Там не раз Феофан был бит Клычом или Жомом за то, что пытался мешать их службам. Ибо если Клыч дико кричал: «Да имеем клятву от бога, в него же веруем - в Перуна и в Велеса, скотья бога! И да будем золоты, яко золото! А кто отвергнет лицо от Перуна, да иссечён будет!» - то в ответ Феофан немедля кричал о церковном боге, Перуна же клял и грозил
Он так же свирепо как Клыч, заканчивал своё обращение к «тёмным».
– Крест лишь спасёт ваши души! Не будьте привержены к истуканам! Помните, что, может быть, завтра станете смрад, гной, черви!..
Но буйство волхвов и «тёмных» не усмирялось, они теснили попа от капищ, кидали в него землёй, а Клыч налетал на монашка и бил тяжёлой жертвенной костью…
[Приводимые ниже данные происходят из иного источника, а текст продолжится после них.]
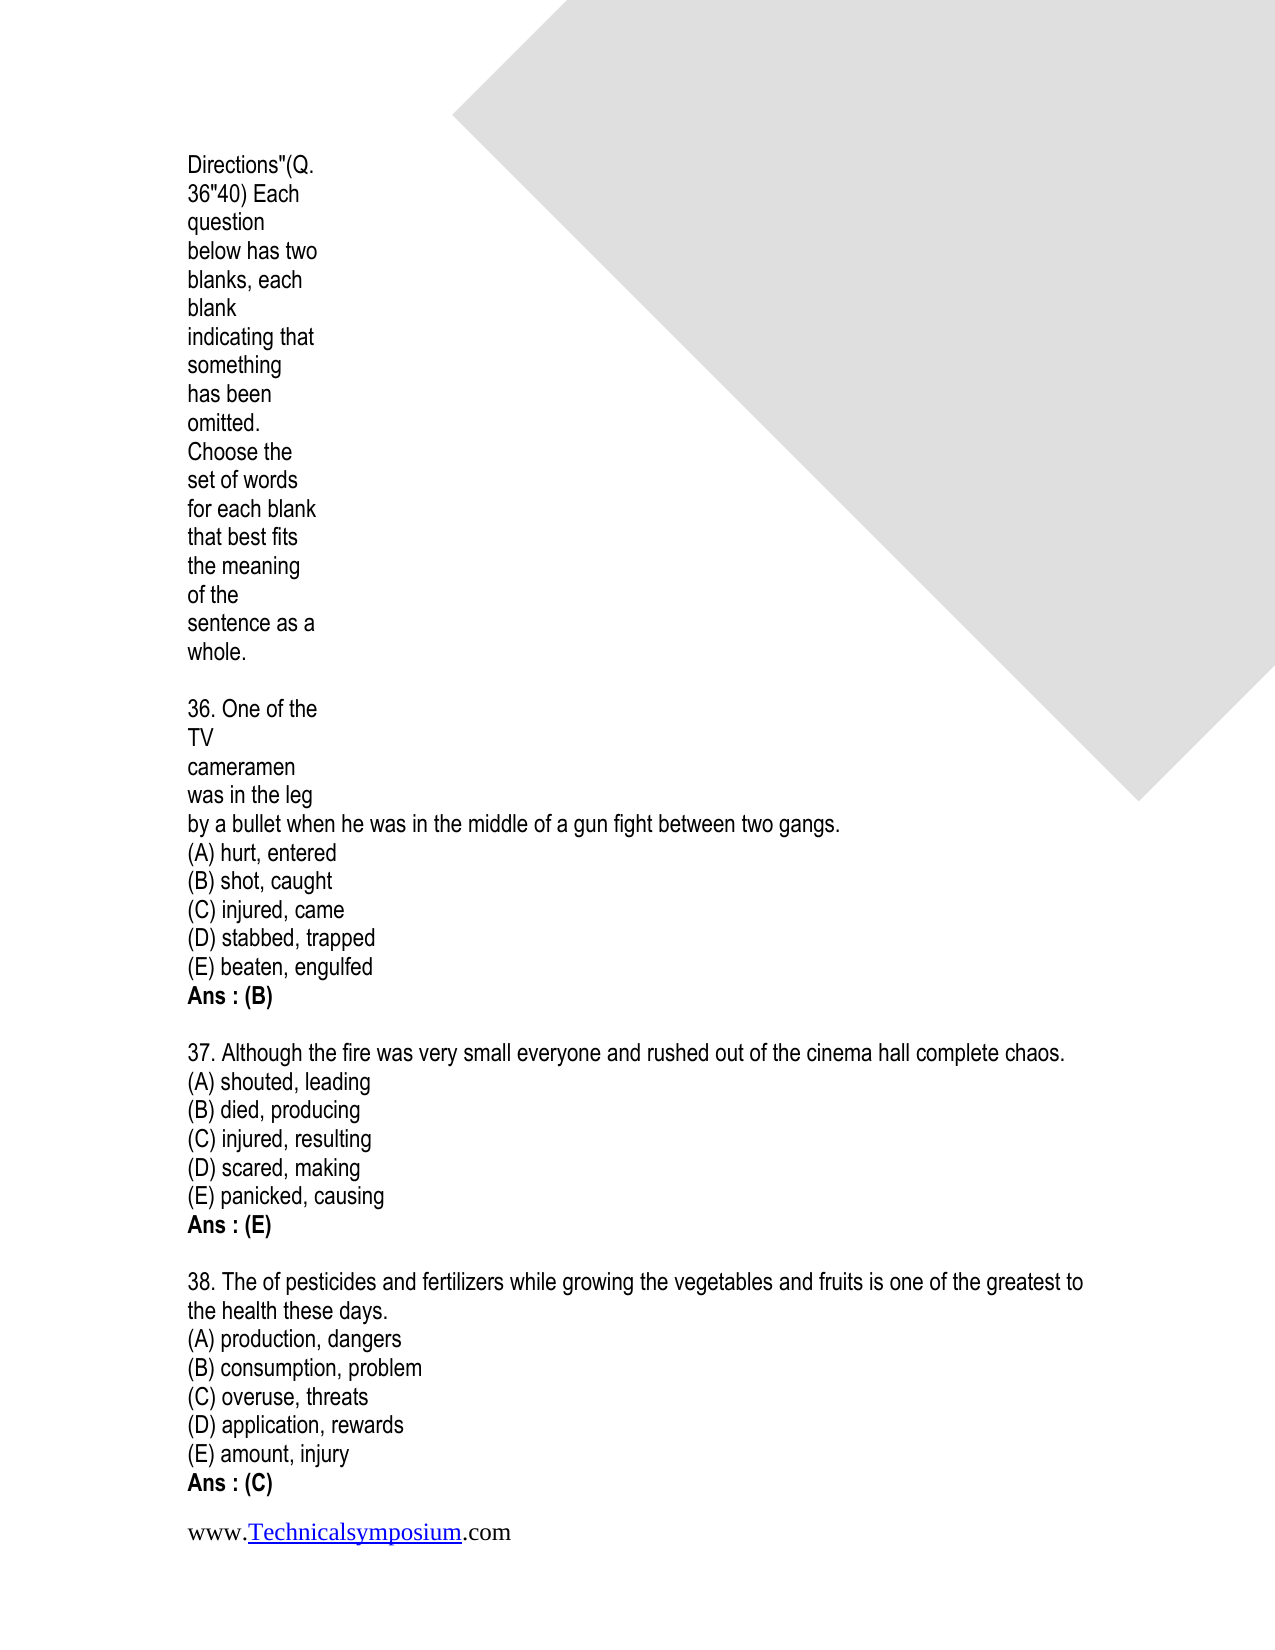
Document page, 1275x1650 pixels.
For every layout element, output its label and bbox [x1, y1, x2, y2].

text [187, 150, 1087, 1496]
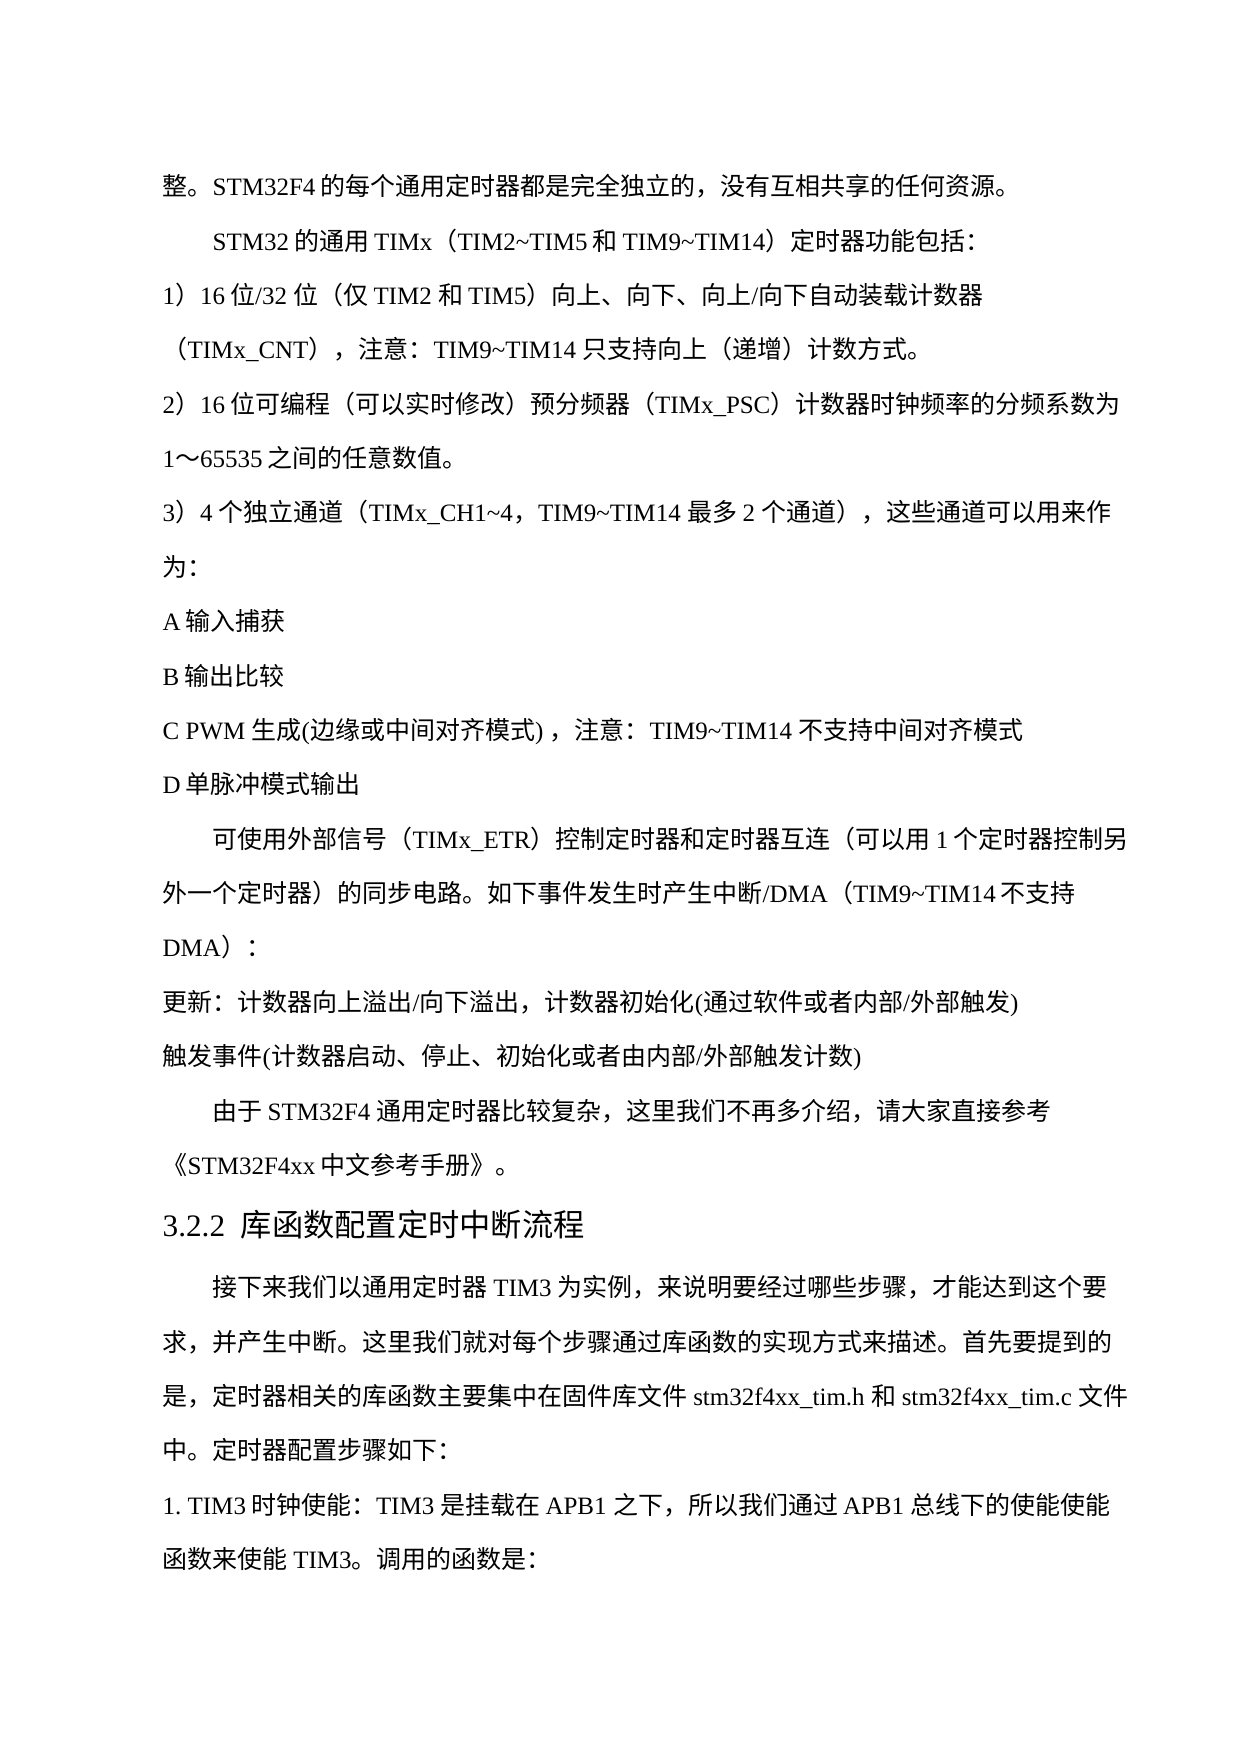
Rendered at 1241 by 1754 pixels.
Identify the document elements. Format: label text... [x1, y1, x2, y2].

text 可使用外部信号（TIMx_ETR）控制定时器和定时器互连（可以用1个定时器控制另外一个定时器）的同步电路。如下事件发生时产生中断/DMA（TIM9~TIM14不支持DMA）： [162, 819, 1132, 964]
list TIM3时钟使能：TIM3 是挂载在APB1 之下，所以我们通过APB1 总线下的使能使能函数来使能 TIM3。调用的函数是： [162, 1485, 1132, 1576]
text C PWM 生成(边缘或中间对齐模式) ，注意：TIM9~TIM14 不支持中间对齐模式 [162, 710, 1132, 747]
subtitle 库函数配置定时中断流程 [162, 1200, 1132, 1245]
text 接下来我们以通用定时器 TIM3 为实例，来说明要经过哪些步骤，才能达到这个要求，并产生中断。这里我们就对每个步骤通过库函数的实现方式来描述。首先要提到的是，定时器相关的库函数主要集中在固件库文件 stm32f4xx_tim.h 和 stm32f4xx_tim.c 文件中。定时器配置步骤如下： [162, 1268, 1132, 1467]
text 由于STM32F4 通用定时器比较复杂，这里我们不再多介绍，请大家直接参考《STM32F4xx中文参考手册》。 [162, 1091, 1132, 1182]
text 1）16位/32 位（仅TIM2 和TIM5）向上、向下、向上/向下自动装载计数器（TIMx_CNT），注意：TIM9~TIM14 只支持向上（递增）计数方式。 [162, 275, 1132, 366]
text 更新：计数器向上溢出/向下溢出，计数器初始化(通过软件或者内部/外部触发) [162, 982, 1132, 1018]
text 触发事件(计数器启动、停止、初始化或者由内部/外部触发计数) [162, 1037, 1132, 1073]
text STM32的通用TIMx（TIM2~TIM5和TIM9~TIM14）定时器功能包括： [162, 221, 1132, 257]
text B输出比较 [162, 656, 1132, 692]
text 3）4 个独立通道（TIMx_CH1~4，TIM9~TIM14 最多 2 个通道），这些通道可以用来作为： [162, 493, 1132, 583]
text D单脉冲模式输出 [162, 765, 1132, 801]
text A输入捕获 [162, 602, 1132, 638]
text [162, 167, 1132, 203]
text 2）16位可编程（可以实时修改）预分频器（TIMx_PSC）计数器时钟频率的分频系数为 1～65535之间的任意数值。 [162, 384, 1132, 475]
Еле живой, в синяках, с наполовину выдранной бородёнкой, но не слабеющий духом, чернец Феофан возвращался в свою часовню, садился на лавку ближе к окну из бычьего пузыря и долго старательно вписывал в свой большой летописный свиток:
«Ныне был бит Клычом. Однако же будет и волхв мною бит при помощи всеблагого».
Подумав о неудачах с крещеньем лесных людей, он добавлял:
«Долг же мой, как и всякой души совершенство, не в том состоит, чтобы брать десятину и славну быть ото всех, но в том, чтобы делом и помыслом сохранить себя и паству мою в чистоте. »
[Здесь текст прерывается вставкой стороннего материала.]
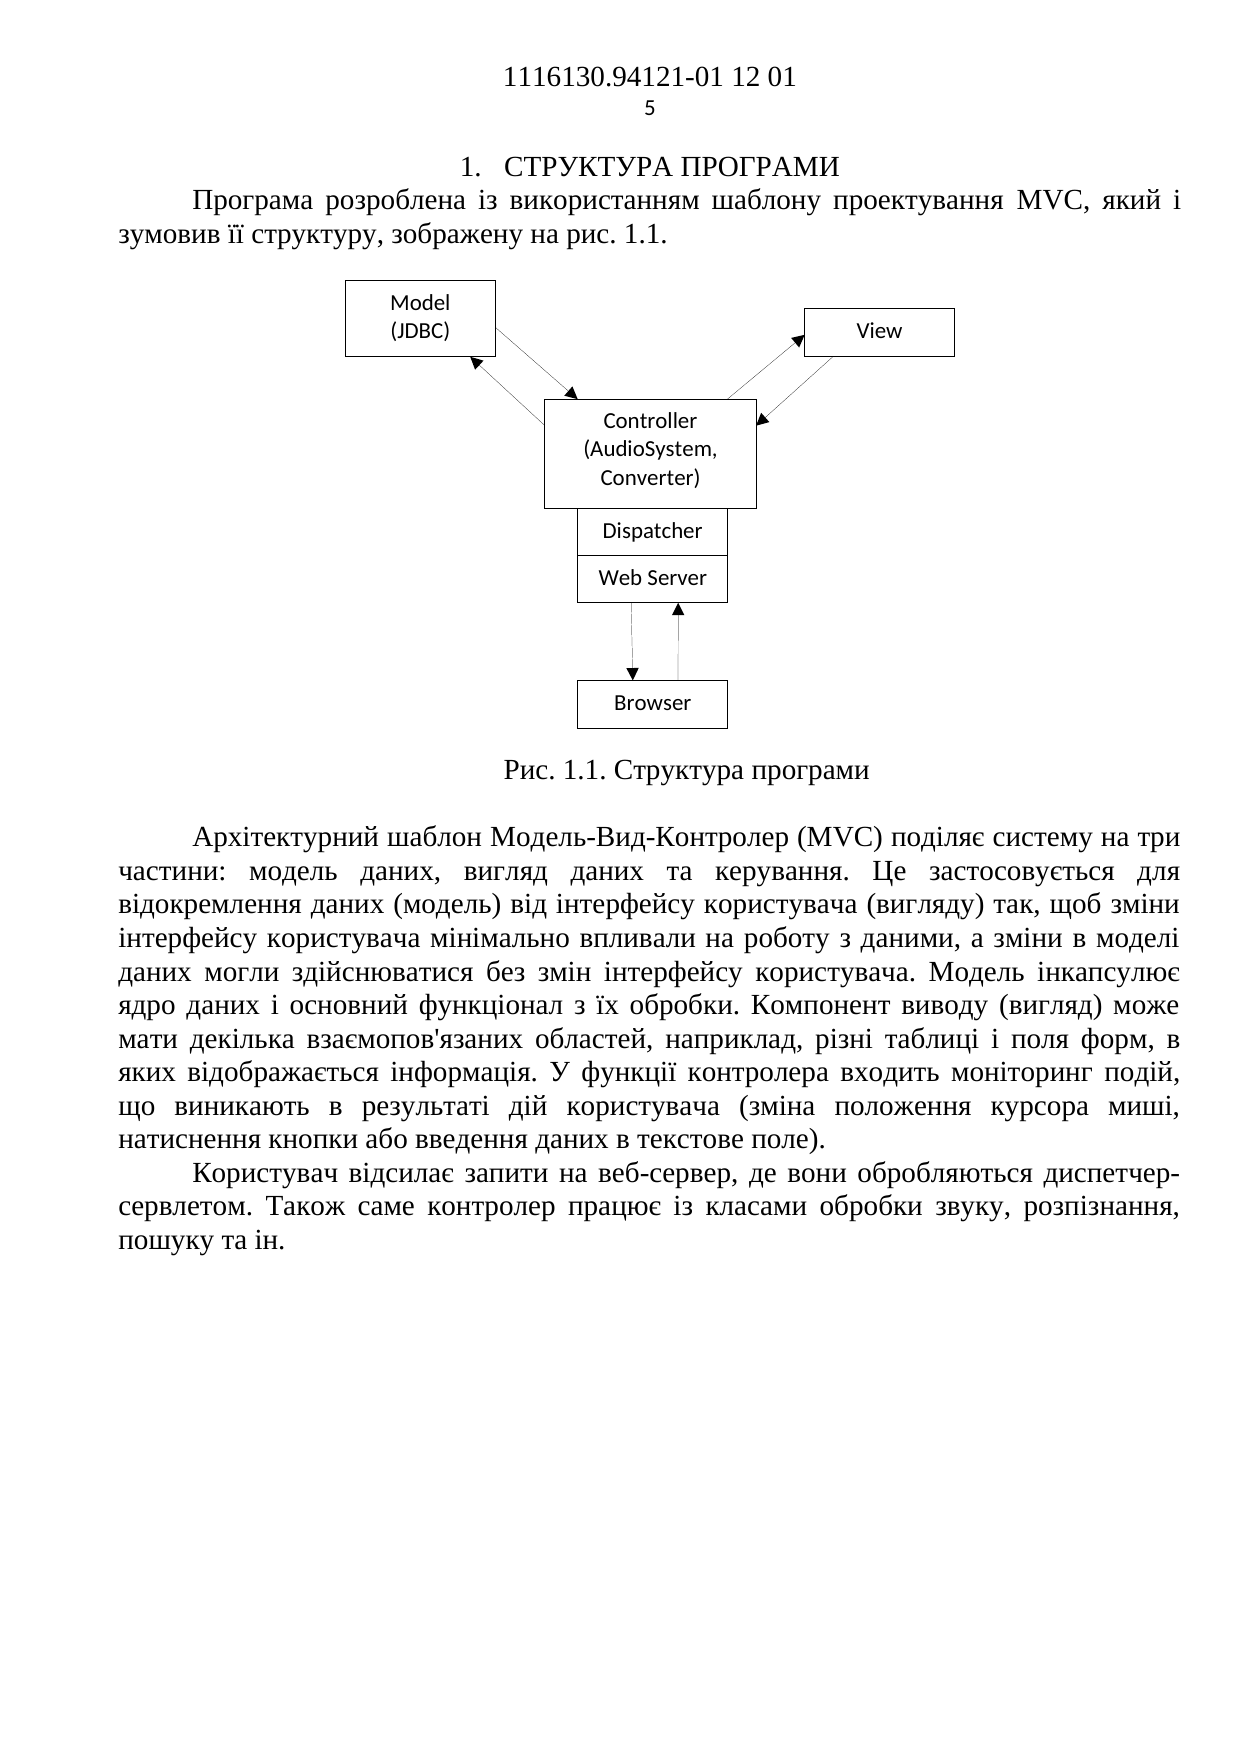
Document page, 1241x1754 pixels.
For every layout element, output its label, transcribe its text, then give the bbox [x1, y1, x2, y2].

list СТРУКТУРА ПРОГРАМИ [118, 149, 1181, 182]
text Користувач відсилає запити на веб-сервер, де вони обробляються диспетчер-сервлетом. Також саме контролер працює із класами обробки звуку, розпізнання, пошуку та ін. [118, 1155, 1181, 1256]
text Програма розроблена із використанням шаблону проектування MVC, який і зумовив її структуру, зображену на рис. 1.1. [118, 182, 1181, 249]
text Архітектурний шаблон Модель-Вид-Контролер (MVC) поділяє систему на три частини: модель даних, вигляд даних та керування. Це застосовується для відокремлення даних (модель) від інтерфейсу користувача (вигляду) так, щоб зміни інтерфейсу користувача мінімально впливали на роботу з даними, а зміни в моделі даних могли здійснюватися без змін інтерфейсу користувача. Модель інкапсулює ядро даних і основний функціонал з їх обробки. Компонент виводу (вигляд) може мати декілька взаємопов'язаних областей, наприклад, різні таблиці і поля форм, в яких відображається інформація. У функції контролера входить моніторинг подій, що виникають в результаті дій користувача (зміна положення курсора миші, натиснення кнопки або введення даних в текстове поле). [118, 819, 1181, 1155]
text Рис. 1.1. Структура програми [118, 752, 1181, 786]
О старых языческих праздниках и приметах чернец писал.
«Веруют в стречу с попом и бесом, в чох, в сглаз и полоз, в птичий грай, ворожбу, басни бают и в гусли гудут»
Вспомнив «русалью неделю», «купальский день», «обжинки», «похороны мух», «колядованье», «радуницу» «навий день» и всякие «метища», хороводы, «игрища» между сёлами, жениханья, чернец писал:
«Есть у них Лада, Купала и Лель - боги женитьбы, веселья и утешенья, якоже у эллинов Бахус…»
Но злобы к языческим Ладе и Лелю чернец не питал: он и сам в душе радовался земному, простому миру, верил в легенды и басни так же легко, как Любава, и, сидя после мытья за столом, на котором дымилась каша, с завистью говорил:
– Вот - юность… ей всё доступно! Ей всё на благо, на радость! А мне, старику, во зло: обилие пищи - во зло, хожденье по мокрети в лес к «языкам» - во зло. Даже это Вечное мытьё обернётся злом, ибо грудь удушьем заложит! Вот кабы съесть молодильных яблочков… Говорят, что всё-таки есть такие на свете. А где они? Сам я хоть много жил, а не видел. Где яблочки те - не знаю. Молва идёт, что на острове на Буяне. А где тот остров? Похоже, достать те яблочки трудно. Недаром бают, что там, на острове на Буяне, лежит вкруг сада змей лютый Елеафам. Сомкнулся кольцом - и пройти туда невозможно… Вон видишь: неведомый остров, на том на острове змей! Достань попробуй…
Он дожёвывал беззубым ртом мелкие крошки каши, качал головой, сокрушался:
– А надо бы мне молодильных яблочков: стар стал. Жом с Клычом одолевают. И вон - игумен бранит, что блага ему не шлю. А яблочков как поел бы, так всех бы волхвов дубиной смахнул, а «тёмных» креститься бы скопом в реке заставил. Потом - десятину бы стал собирать…
Феофан воинственно оживился, подумав о том, что мог бы, поевши тех сказочных «молодильных» яблочков, не бежать от Клыча побитым, а сам - бежать за Клычом, ударяя под зад лаптишком.